Semaphore not cleaned up on request timeout
After a ngx.semaphore.wait() call, if the current request is terminated by Nginx due to client_header_timeout or client_body_timeout, the corresponding post() is never executed. As a result, all subsequent attempts to wait() on the same semaphore hang until they time out, because the semaphore count was never restored.
1. Reproduce by client_header_timeout on ssl_certificate_by_lua_block
#user nobody;
worker_processes 1;
daemon off;
master_process off;
error_log logs/debug.log debug;
#pid logs/nginx.pid;
events {
worker_connections 1024;
}
http {
lua_code_cache on;
include mime.types;
default_type application/octet-stream;
log_format main '$remote_addr - $remote_user [$time_local] "$request" '
'$status $body_bytes_sent "$http_referer" '
'"$http_user_agent" "$http_x_forwarded_for"';
access_log logs/access.log main;
sendfile on;
#tcp_nopush on;
#keepalive_timeout 0;
keepalive_timeout 65;
#gzip on;
# Shared dictionary for the balancer
lua_shared_dict my_balancer_dict 1m;
init_worker_by_lua_block {
local semaphore = require "ngx.semaphore"
-- create a semaphore with capacity = 1
local sema, err = semaphore.new(1)
if not sema then
ngx.log(ngx.ERR, "failed to create semaphore: ", err)
return
end
ssl_semaphore = sema
}
server {
listen 8080;
server_name localhost;
location / {
content_by_lua_block {
ngx.sleep(10)
ngx.say("Hello, world!")
}
}
}
server {
listen 8443 ssl;
server_name edge.foo.com;
client_header_timeout 8;
# your existing certs:
ssl_certificate /home/barca/src/d26-sandbox/go/data/server.crt;
ssl_certificate_key /home/barca/src/d26-sandbox/go/data/server.key;
ssl_certificate_by_lua_block {
local sema = ssl_semaphore
local ok, err = sema:wait(5)
if not ok then
ngx.log(ngx.ERR, "SEMA] semaphore wait failed: ", err)

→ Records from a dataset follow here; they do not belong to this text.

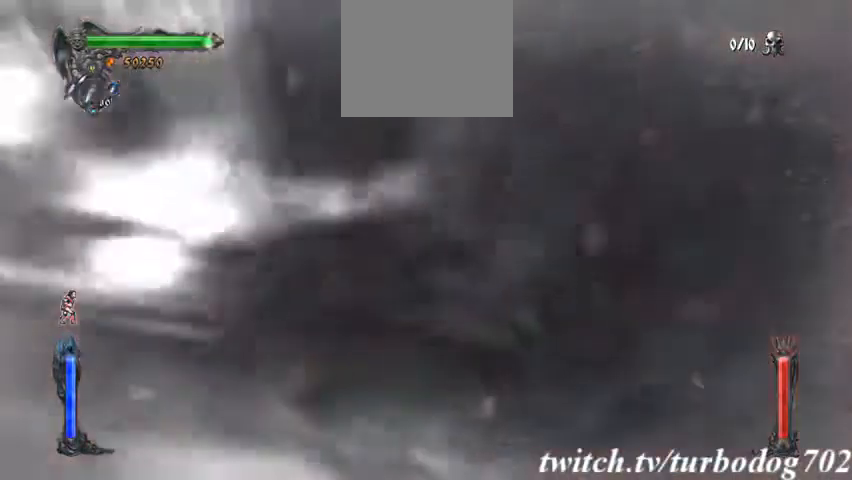
Gameplay with a controller (PlayStation layout); each line is a JSON object with the inputs held at the frame after it (dt_ms = milliseconds from this image to that frame). "events" lists button and stick changes between this image and that frame as [ms after this image, input, new state], when the widget could be followed in between. Not read: HOME L1 L3 R1 R3.
{"dt_ms": 500, "buttons": []}
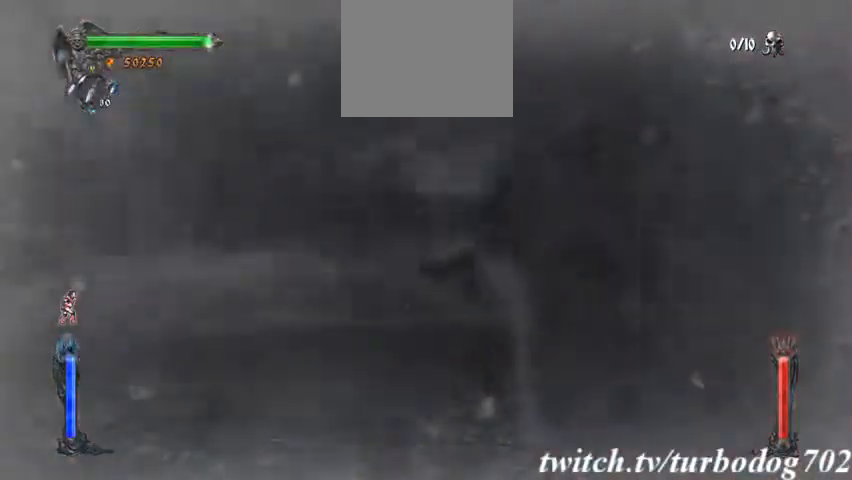
{"dt_ms": 500, "buttons": [], "events": []}
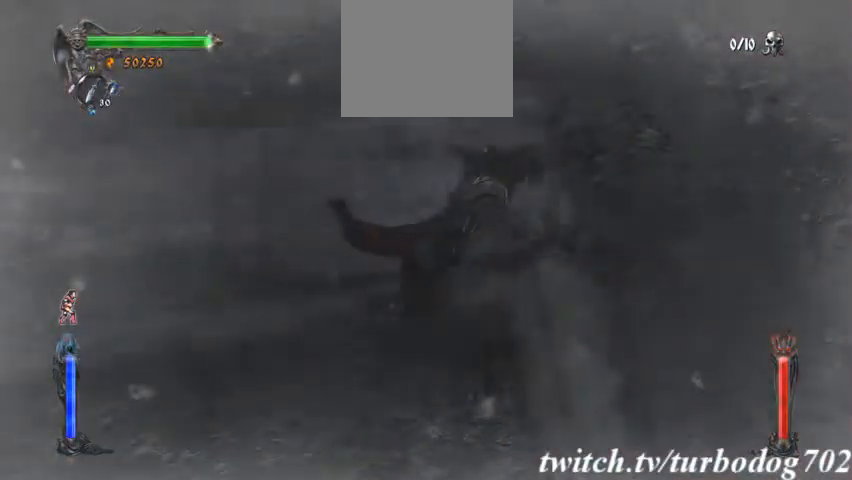
{"dt_ms": 500, "buttons": [], "events": []}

return ngx.exit(ngx.ERROR)
end
ngx.log(ngx.INFO, "SEMA] acquired semaphore, sleeping 30s")
local httpc = require "resty.http"
local http_client, err = httpc.new()
if not http_client then
ngx.log(ngx.ERR, "failed to create http client: ", err)
sema:post(1)
return ngx.exit(ngx.ERROR)
end
--http_client:set_timeouts(10000, 10000, 10000) -- connect, send, read timeouts
local request_uri_to_call = "http://127.0.0.1:8080/some/path"
local res, err = http_client:request_uri(request_uri_to_call, {
method = "GET",
})
if not res then
ngx.log(ngx.ERR, "failed to make HTTP request to ", request_uri_to_call, ": ", err)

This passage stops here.